Exercise description: Provide the data again in its entirety, exactly as given.

Provided data:
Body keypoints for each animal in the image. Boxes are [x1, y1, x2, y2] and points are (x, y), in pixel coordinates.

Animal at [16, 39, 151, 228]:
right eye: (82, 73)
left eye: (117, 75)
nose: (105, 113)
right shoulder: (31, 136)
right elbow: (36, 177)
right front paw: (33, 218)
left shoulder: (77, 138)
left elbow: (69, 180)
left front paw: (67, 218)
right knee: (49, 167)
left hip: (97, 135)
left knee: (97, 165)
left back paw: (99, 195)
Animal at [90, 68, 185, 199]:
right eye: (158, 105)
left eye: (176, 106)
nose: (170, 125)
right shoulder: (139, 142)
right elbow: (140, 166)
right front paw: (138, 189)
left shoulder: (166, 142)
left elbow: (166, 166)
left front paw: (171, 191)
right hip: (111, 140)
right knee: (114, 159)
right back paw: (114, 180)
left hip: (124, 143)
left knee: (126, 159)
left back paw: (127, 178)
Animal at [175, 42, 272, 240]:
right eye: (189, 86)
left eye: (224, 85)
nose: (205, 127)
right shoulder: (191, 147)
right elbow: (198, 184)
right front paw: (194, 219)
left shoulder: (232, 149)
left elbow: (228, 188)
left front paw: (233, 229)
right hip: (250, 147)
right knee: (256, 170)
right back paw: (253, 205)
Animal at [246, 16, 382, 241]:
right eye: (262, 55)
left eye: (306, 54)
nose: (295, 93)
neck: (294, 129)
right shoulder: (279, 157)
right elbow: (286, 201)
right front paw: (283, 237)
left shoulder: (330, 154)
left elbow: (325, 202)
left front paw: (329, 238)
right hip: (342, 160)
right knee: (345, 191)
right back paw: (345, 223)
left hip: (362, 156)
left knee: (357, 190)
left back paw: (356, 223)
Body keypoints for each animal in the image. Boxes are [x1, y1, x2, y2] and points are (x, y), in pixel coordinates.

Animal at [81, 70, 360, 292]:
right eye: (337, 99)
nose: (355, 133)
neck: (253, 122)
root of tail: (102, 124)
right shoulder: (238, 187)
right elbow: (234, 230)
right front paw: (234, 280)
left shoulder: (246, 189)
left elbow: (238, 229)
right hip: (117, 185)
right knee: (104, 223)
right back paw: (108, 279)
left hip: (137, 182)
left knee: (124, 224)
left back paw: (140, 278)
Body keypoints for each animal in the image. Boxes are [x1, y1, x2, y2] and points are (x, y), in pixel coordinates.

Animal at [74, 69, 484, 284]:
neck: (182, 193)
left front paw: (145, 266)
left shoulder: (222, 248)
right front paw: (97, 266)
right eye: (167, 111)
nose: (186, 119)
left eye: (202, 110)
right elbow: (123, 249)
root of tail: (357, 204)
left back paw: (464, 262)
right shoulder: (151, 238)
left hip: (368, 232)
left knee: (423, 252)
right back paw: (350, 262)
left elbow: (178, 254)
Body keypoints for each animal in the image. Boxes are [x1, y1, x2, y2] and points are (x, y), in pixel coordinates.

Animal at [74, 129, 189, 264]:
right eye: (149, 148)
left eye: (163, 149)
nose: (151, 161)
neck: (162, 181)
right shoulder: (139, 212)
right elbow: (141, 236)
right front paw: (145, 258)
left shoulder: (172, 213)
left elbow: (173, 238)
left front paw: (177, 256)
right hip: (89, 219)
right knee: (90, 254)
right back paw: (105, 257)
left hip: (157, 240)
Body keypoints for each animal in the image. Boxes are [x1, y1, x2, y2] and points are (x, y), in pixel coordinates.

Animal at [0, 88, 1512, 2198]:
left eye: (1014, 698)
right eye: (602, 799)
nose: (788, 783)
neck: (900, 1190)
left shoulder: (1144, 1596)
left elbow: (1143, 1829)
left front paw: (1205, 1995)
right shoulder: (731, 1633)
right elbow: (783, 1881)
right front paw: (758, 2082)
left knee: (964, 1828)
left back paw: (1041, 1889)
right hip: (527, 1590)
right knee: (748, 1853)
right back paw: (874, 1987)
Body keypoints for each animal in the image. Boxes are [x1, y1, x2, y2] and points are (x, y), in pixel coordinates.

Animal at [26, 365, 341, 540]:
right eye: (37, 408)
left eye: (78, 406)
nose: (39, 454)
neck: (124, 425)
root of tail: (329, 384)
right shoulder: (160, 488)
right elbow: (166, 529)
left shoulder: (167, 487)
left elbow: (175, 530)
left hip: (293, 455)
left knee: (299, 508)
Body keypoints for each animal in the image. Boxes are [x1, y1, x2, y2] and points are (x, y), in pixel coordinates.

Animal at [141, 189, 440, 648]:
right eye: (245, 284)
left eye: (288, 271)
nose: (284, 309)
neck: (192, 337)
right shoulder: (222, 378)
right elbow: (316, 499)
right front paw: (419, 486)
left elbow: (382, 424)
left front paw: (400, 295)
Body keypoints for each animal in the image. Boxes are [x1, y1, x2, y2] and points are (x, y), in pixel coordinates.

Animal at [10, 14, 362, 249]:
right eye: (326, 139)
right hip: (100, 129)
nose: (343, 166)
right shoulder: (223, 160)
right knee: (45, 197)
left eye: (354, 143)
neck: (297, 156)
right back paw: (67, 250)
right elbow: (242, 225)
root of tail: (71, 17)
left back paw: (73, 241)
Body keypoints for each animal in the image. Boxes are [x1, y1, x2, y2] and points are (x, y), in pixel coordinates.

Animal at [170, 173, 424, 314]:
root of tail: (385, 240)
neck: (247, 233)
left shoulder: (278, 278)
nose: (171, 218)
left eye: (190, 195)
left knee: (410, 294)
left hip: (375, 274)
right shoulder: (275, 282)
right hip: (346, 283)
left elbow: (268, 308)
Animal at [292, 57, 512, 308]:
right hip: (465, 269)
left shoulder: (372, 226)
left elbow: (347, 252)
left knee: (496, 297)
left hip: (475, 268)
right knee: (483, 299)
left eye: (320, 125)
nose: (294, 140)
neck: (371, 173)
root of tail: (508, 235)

Answer to this task:
Body keypoints for each animal in the image. Boxes are [x1, y1, x2, y2] and points are (x, y), in pixel coordinates.

Animal at [16, 39, 151, 228]:
right eye: (82, 73)
left eye: (117, 75)
nose: (105, 113)
right shoulder: (31, 136)
right elbow: (36, 177)
right front paw: (33, 218)
left shoulder: (77, 138)
left elbow: (69, 180)
left front paw: (67, 218)
right knee: (49, 167)
left hip: (97, 135)
left knee: (97, 165)
left back paw: (99, 195)
Animal at [90, 68, 185, 199]:
right eye: (158, 105)
left eye: (176, 106)
nose: (170, 125)
right shoulder: (139, 142)
right elbow: (140, 166)
right front paw: (138, 189)
left shoulder: (166, 142)
left elbow: (166, 166)
left front paw: (171, 191)
right hip: (111, 140)
right knee: (114, 159)
right back paw: (114, 180)
left hip: (124, 143)
left knee: (126, 159)
left back paw: (127, 178)
Animal at [175, 42, 272, 240]:
right eye: (189, 86)
left eye: (224, 85)
nose: (205, 127)
right shoulder: (191, 147)
right elbow: (198, 184)
right front paw: (194, 219)
left shoulder: (232, 149)
left elbow: (228, 188)
left front paw: (233, 229)
right hip: (250, 147)
right knee: (256, 170)
right back paw: (253, 205)
Animal at [246, 16, 382, 241]:
right eye: (262, 55)
left eye: (306, 54)
nose: (295, 93)
neck: (294, 129)
right shoulder: (279, 157)
right elbow: (286, 201)
right front paw: (283, 237)
left shoulder: (330, 154)
left elbow: (325, 202)
left front paw: (329, 238)
right hip: (342, 160)
right knee: (345, 191)
right back paw: (345, 223)
left hip: (362, 156)
left knee: (357, 190)
left back paw: (356, 223)
Body keypoints for each animal in the image. Boxes are [x1, y1, x2, y2] and points are (x, y), in pixel coordinates.

Animal at [81, 70, 360, 292]:
right eye: (337, 99)
nose: (355, 133)
neck: (253, 122)
root of tail: (102, 124)
right shoulder: (238, 187)
right elbow: (234, 230)
right front paw: (234, 280)
left shoulder: (246, 189)
left elbow: (238, 229)
right hip: (117, 185)
right knee: (104, 223)
right back paw: (108, 279)
left hip: (137, 182)
left knee: (124, 224)
left back paw: (140, 278)
Body keypoints for each animal in the image. Boxes are [x1, y1, x2, y2] and points are (x, y), in pixel coordinates.

Animal at [74, 69, 484, 284]:
neck: (182, 193)
left front paw: (145, 266)
left shoulder: (222, 248)
right front paw: (97, 266)
right eye: (167, 111)
nose: (186, 119)
left eye: (202, 110)
right elbow: (123, 249)
root of tail: (357, 204)
left back paw: (464, 262)
right shoulder: (151, 238)
left hip: (368, 232)
left knee: (423, 252)
right back paw: (350, 262)
left elbow: (178, 254)
Body keypoints for each animal in the image. Boxes are [x1, y1, x2, y2] and points are (x, y), in pixel coordinates.

Animal at [74, 129, 189, 264]:
right eye: (149, 148)
left eye: (163, 149)
nose: (151, 161)
neck: (162, 181)
right shoulder: (139, 212)
right elbow: (141, 236)
right front paw: (145, 258)
left shoulder: (172, 213)
left elbow: (173, 238)
left front paw: (177, 256)
right hip: (89, 219)
right knee: (90, 254)
right back paw: (105, 257)
left hip: (157, 240)
Body keypoints for each animal in the image. Boxes are [x1, y1, x2, y2] and points are (x, y), in pixel coordinates.

Animal at [0, 88, 1512, 2198]:
left eye: (1014, 698)
right eye: (602, 799)
nose: (788, 783)
neck: (900, 1190)
left shoulder: (1144, 1596)
left elbow: (1143, 1829)
left front paw: (1205, 1995)
right shoulder: (731, 1633)
right elbow: (783, 1881)
right front paw: (758, 2082)
left knee: (964, 1828)
left back paw: (1041, 1889)
right hip: (527, 1590)
right knee: (748, 1853)
right back paw: (874, 1987)
Body keypoints for each animal in the image. Boxes are [x1, y1, x2, y2] and points are (x, y), in pixel coordinates.

Animal at [26, 365, 341, 540]:
right eye: (37, 408)
left eye: (78, 406)
nose: (39, 454)
neck: (124, 425)
root of tail: (329, 384)
right shoulder: (160, 488)
right elbow: (166, 529)
left shoulder: (167, 487)
left elbow: (175, 530)
left hip: (293, 455)
left knee: (299, 508)
Body keypoints for each animal in the image. Boxes are [x1, y1, x2, y2] and points are (x, y), in pixel coordinates.

Animal at [141, 189, 440, 648]:
right eye: (245, 284)
left eye: (288, 271)
nose: (284, 309)
neck: (192, 337)
right shoulder: (222, 378)
right elbow: (316, 499)
right front paw: (419, 486)
left elbow: (382, 424)
left front paw: (400, 295)
Body keypoints for each animal in the image. Boxes are [x1, y1, x2, y2] and points are (x, y), in pixel coordinates.

Animal at [10, 14, 362, 249]:
right eye: (326, 139)
right hip: (100, 129)
nose: (343, 166)
right shoulder: (223, 160)
right knee: (45, 197)
left eye: (354, 143)
neck: (297, 156)
right back paw: (67, 250)
right elbow: (242, 225)
root of tail: (71, 17)
left back paw: (73, 241)
Body keypoints for each animal in the image. Boxes are [x1, y1, x2, y2] and points are (x, y), in pixel coordinates.

Animal at [170, 173, 424, 314]:
root of tail: (385, 240)
neck: (247, 233)
left shoulder: (278, 278)
nose: (171, 218)
left eye: (190, 195)
left knee: (410, 294)
left hip: (375, 274)
right shoulder: (275, 282)
right hip: (346, 283)
left elbow: (268, 308)
Animal at [292, 57, 512, 308]:
right hip: (465, 269)
left shoulder: (372, 226)
left elbow: (347, 252)
left knee: (496, 297)
left hip: (475, 268)
right knee: (483, 299)
left eye: (320, 125)
nose: (294, 140)
neck: (371, 173)
root of tail: (508, 235)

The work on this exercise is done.